- **Exercise requirements**
Please rewrite these lines with every "resource block" changed to "resource definition", keeping everything else the same and leaving out the pictures.

■ ■ ■

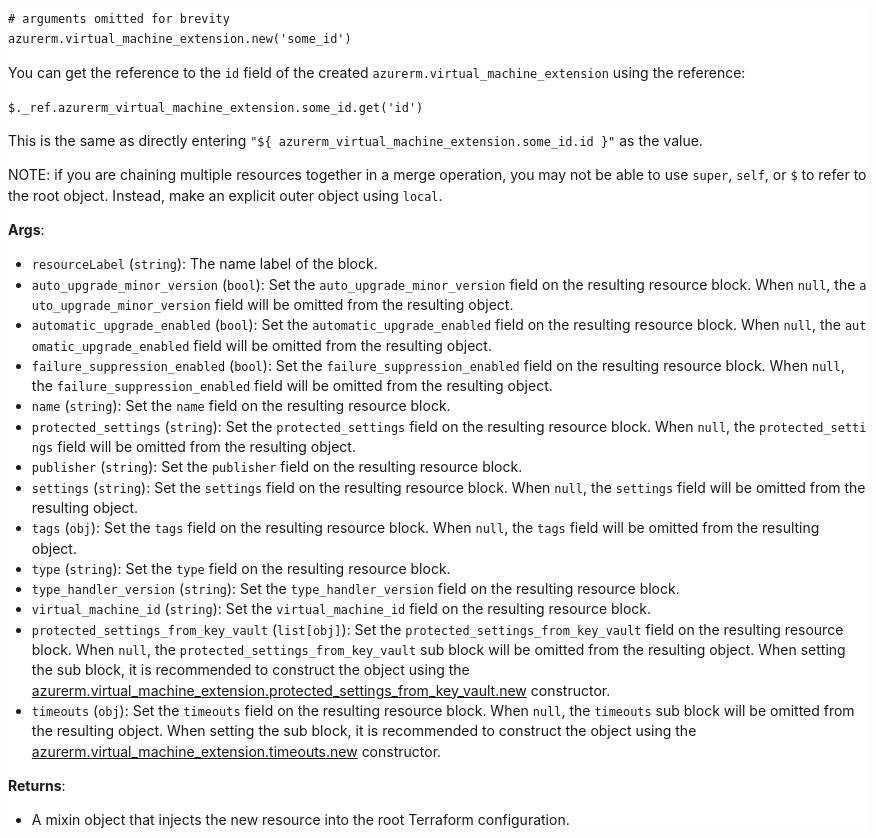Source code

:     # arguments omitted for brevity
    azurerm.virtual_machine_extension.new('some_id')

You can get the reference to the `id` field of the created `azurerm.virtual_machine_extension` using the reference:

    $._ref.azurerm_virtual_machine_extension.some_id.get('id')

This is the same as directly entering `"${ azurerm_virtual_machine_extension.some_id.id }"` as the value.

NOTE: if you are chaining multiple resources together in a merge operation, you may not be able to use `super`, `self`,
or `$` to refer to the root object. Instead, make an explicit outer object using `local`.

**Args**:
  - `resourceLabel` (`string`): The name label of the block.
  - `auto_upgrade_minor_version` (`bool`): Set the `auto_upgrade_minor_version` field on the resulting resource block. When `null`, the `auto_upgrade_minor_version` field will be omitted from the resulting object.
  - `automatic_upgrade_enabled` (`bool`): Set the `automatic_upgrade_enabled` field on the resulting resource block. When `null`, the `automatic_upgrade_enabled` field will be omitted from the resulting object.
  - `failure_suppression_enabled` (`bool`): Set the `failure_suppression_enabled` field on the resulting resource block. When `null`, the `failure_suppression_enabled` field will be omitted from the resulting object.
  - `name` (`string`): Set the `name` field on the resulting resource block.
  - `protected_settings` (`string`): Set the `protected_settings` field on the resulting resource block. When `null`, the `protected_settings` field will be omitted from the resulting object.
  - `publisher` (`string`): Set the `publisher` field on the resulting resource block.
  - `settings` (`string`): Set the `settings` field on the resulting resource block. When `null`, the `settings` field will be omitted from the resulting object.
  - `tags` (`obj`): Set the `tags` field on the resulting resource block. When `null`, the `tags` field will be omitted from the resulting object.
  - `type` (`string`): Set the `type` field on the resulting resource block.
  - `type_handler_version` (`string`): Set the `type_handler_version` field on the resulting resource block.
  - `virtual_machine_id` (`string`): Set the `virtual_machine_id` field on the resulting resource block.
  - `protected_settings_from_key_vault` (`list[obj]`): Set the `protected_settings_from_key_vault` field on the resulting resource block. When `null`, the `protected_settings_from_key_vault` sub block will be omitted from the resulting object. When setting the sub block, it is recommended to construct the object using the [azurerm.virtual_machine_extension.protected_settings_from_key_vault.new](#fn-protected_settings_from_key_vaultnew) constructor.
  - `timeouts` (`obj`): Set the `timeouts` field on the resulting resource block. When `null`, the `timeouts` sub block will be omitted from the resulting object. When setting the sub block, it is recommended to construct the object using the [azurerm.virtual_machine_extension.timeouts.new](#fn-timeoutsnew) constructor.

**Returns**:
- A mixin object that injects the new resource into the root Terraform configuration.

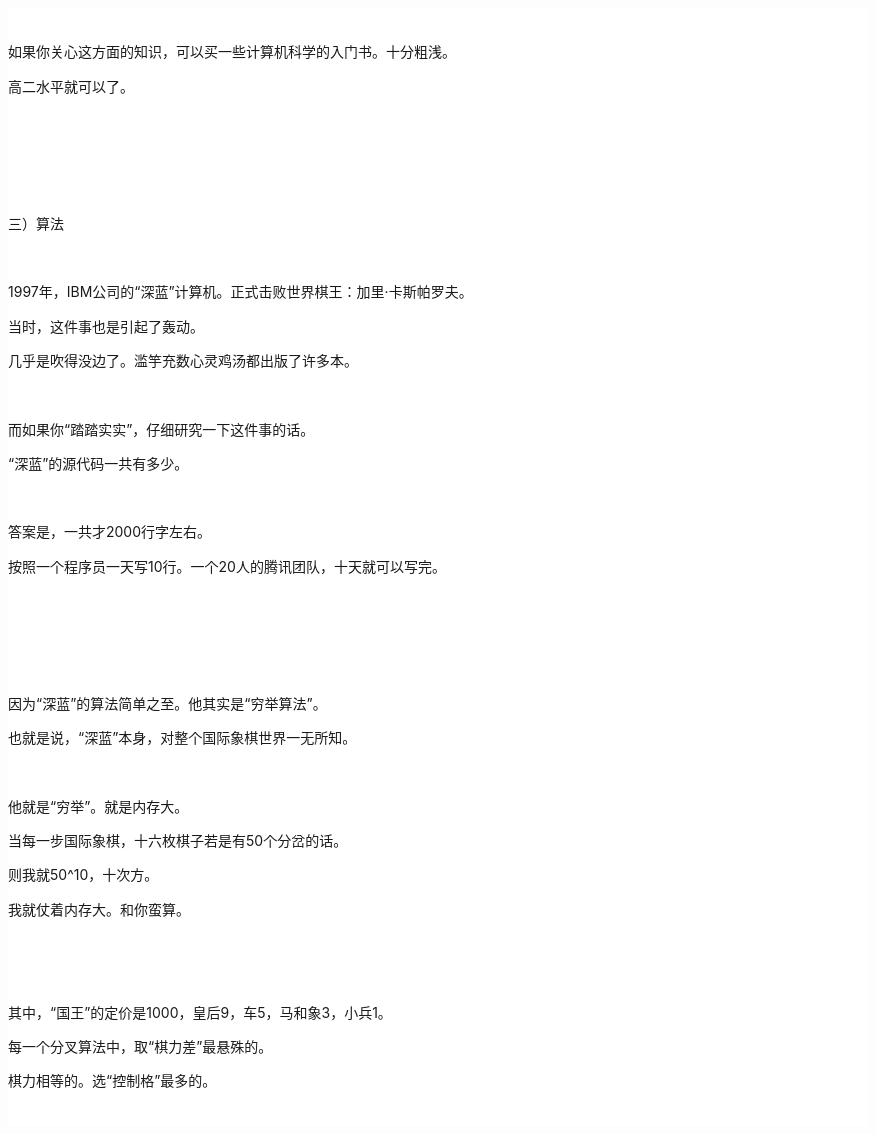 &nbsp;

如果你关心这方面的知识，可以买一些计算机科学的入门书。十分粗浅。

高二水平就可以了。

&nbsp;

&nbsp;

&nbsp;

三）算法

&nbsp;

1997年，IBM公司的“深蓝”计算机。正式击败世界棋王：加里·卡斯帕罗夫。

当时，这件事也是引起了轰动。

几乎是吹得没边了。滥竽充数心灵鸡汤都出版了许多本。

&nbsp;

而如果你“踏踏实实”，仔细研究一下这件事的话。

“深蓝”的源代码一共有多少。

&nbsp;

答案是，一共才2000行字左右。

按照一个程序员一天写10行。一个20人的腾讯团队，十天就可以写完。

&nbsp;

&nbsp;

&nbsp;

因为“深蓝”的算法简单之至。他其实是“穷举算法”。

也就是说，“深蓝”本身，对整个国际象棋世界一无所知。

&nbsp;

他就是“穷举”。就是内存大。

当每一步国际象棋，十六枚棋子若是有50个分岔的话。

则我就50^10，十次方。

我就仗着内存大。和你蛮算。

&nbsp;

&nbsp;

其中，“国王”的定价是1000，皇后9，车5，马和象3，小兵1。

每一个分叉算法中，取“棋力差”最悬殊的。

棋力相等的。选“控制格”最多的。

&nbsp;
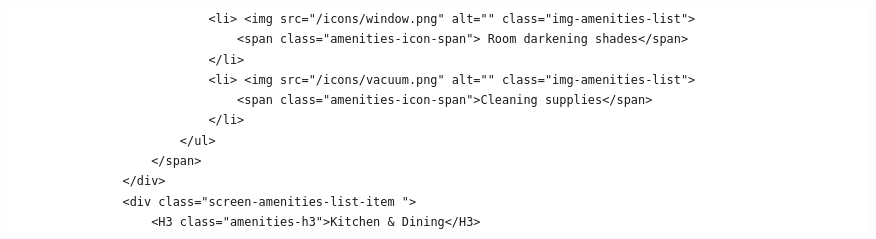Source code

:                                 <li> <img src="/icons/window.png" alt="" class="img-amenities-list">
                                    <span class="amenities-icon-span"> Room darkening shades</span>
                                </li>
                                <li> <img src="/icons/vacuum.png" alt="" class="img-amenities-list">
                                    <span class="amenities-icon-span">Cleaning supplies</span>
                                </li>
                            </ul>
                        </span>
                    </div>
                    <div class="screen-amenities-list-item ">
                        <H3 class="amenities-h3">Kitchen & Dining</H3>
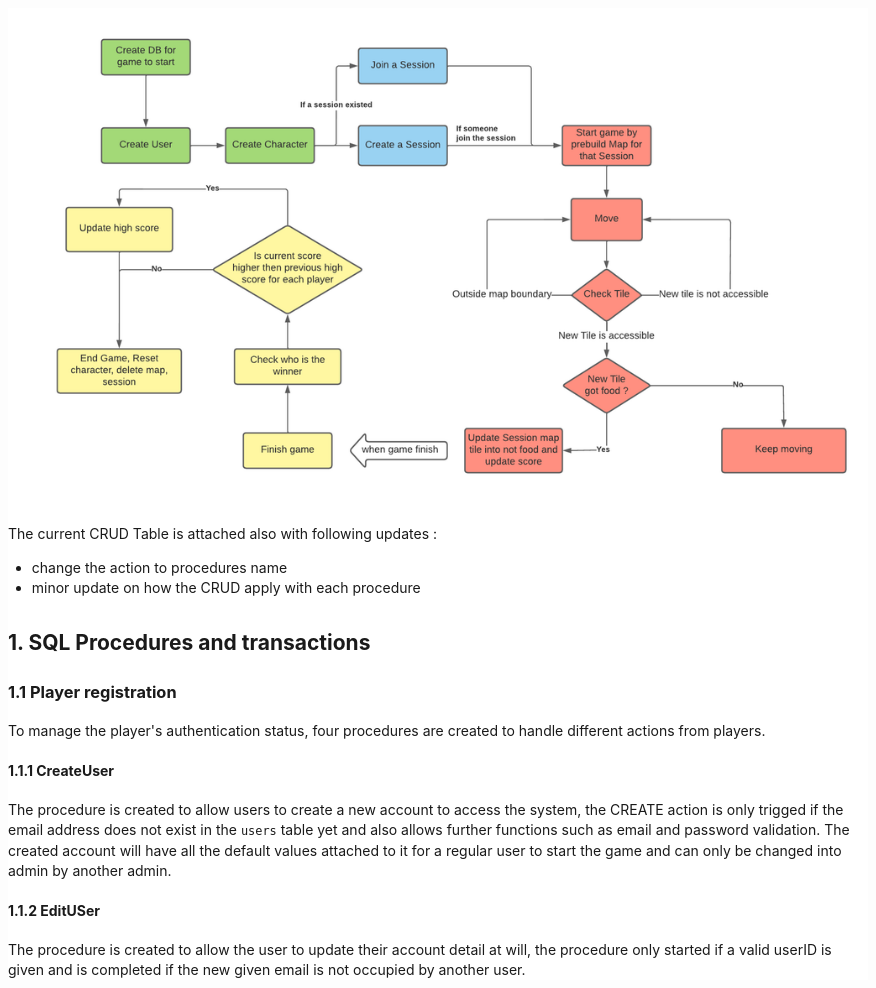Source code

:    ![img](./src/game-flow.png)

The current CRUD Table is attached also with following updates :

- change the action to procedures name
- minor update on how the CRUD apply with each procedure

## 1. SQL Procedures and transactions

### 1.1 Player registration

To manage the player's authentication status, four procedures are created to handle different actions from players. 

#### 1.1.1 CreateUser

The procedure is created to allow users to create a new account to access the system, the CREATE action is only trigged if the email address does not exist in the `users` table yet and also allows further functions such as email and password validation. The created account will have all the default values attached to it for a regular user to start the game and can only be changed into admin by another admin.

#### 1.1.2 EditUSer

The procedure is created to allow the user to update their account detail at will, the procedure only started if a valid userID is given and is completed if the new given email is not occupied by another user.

■ ■ ■

- **Exercise output**
Source code

:     # arguments omitted for brevity
    azurerm.virtual_machine_extension.new('some_id')

You can get the reference to the `id` field of the created `azurerm.virtual_machine_extension` using the reference:

    $._ref.azurerm_virtual_machine_extension.some_id.get('id')

This is the same as directly entering `"${ azurerm_virtual_machine_extension.some_id.id }"` as the value.

NOTE: if you are chaining multiple resources together in a merge operation, you may not be able to use `super`, `self`,
or `$` to refer to the root object. Instead, make an explicit outer object using `local`.

**Args**:
  - `resourceLabel` (`string`): The name label of the block.
  - `auto_upgrade_minor_version` (`bool`): Set the `auto_upgrade_minor_version` field on the resulting resource definition. When `null`, the `auto_upgrade_minor_version` field will be omitted from the resulting object.
  - `automatic_upgrade_enabled` (`bool`): Set the `automatic_upgrade_enabled` field on the resulting resource definition. When `null`, the `automatic_upgrade_enabled` field will be omitted from the resulting object.
  - `failure_suppression_enabled` (`bool`): Set the `failure_suppression_enabled` field on the resulting resource definition. When `null`, the `failure_suppression_enabled` field will be omitted from the resulting object.
  - `name` (`string`): Set the `name` field on the resulting resource definition.
  - `protected_settings` (`string`): Set the `protected_settings` field on the resulting resource definition. When `null`, the `protected_settings` field will be omitted from the resulting object.
  - `publisher` (`string`): Set the `publisher` field on the resulting resource definition.
  - `settings` (`string`): Set the `settings` field on the resulting resource definition. When `null`, the `settings` field will be omitted from the resulting object.
  - `tags` (`obj`): Set the `tags` field on the resulting resource definition. When `null`, the `tags` field will be omitted from the resulting object.
  - `type` (`string`): Set the `type` field on the resulting resource definition.
  - `type_handler_version` (`string`): Set the `type_handler_version` field on the resulting resource definition.
  - `virtual_machine_id` (`string`): Set the `virtual_machine_id` field on the resulting resource definition.
  - `protected_settings_from_key_vault` (`list[obj]`): Set the `protected_settings_from_key_vault` field on the resulting resource definition. When `null`, the `protected_settings_from_key_vault` sub block will be omitted from the resulting object. When setting the sub block, it is recommended to construct the object using the [azurerm.virtual_machine_extension.protected_settings_from_key_vault.new](#fn-protected_settings_from_key_vaultnew) constructor.
  - `timeouts` (`obj`): Set the `timeouts` field on the resulting resource definition. When `null`, the `timeouts` sub block will be omitted from the resulting object. When setting the sub block, it is recommended to construct the object using the [azurerm.virtual_machine_extension.timeouts.new](#fn-timeoutsnew) constructor.

**Returns**:
- A mixin object that injects the new resource into the root Terraform configuration.

 &nbsp;

如果你关心这方面的知识，可以买一些计算机科学的入门书。十分粗浅。

高二水平就可以了。

&nbsp;

&nbsp;

&nbsp;

三）算法

&nbsp;

1997年，IBM公司的“深蓝”计算机。正式击败世界棋王：加里·卡斯帕罗夫。

当时，这件事也是引起了轰动。

几乎是吹得没边了。滥竽充数心灵鸡汤都出版了许多本。

&nbsp;

而如果你“踏踏实实”，仔细研究一下这件事的话。

“深蓝”的源代码一共有多少。

&nbsp;

答案是，一共才2000行字左右。

按照一个程序员一天写10行。一个20人的腾讯团队，十天就可以写完。

&nbsp;

&nbsp;

&nbsp;

因为“深蓝”的算法简单之至。他其实是“穷举算法”。

也就是说，“深蓝”本身，对整个国际象棋世界一无所知。

&nbsp;

他就是“穷举”。就是内存大。

当每一步国际象棋，十六枚棋子若是有50个分岔的话。

则我就50^10，十次方。

我就仗着内存大。和你蛮算。

&nbsp;

&nbsp;

其中，“国王”的定价是1000，皇后9，车5，马和象3，小兵1。

每一个分叉算法中，取“棋力差”最悬殊的。

棋力相等的。选“控制格”最多的。

&nbsp;
Source code

:                                 <li> <img src="/icons/window.png" alt="" class="img-amenities-list">
                                    <span class="amenities-icon-span"> Room darkening shades</span>
                                </li>
                                <li> <img src="/icons/vacuum.png" alt="" class="img-amenities-list">
                                    <span class="amenities-icon-span">Cleaning supplies</span>
                                </li>
                            </ul>
                        </span>
                    </div>
                    <div class="screen-amenities-list-item ">
                        <H3 class="amenities-h3">Kitchen & Dining</H3>
Source code

:    ![img](./src/game-flow.png)

The current CRUD Table is attached also with following updates :

- change the action to procedures name
- minor update on how the CRUD apply with each procedure

## 1. SQL Procedures and transactions

### 1.1 Player registration

To manage the player's authentication status, four procedures are created to handle different actions from players. 

#### 1.1.1 CreateUser

The procedure is created to allow users to create a new account to access the system, the CREATE action is only trigged if the email address does not exist in the `users` table yet and also allows further functions such as email and password validation. The created account will have all the default values attached to it for a regular user to start the game and can only be changed into admin by another admin.

#### 1.1.2 EditUSer

The procedure is created to allow the user to update their account detail at will, the procedure only started if a valid userID is given and is completed if the new given email is not occupied by another user.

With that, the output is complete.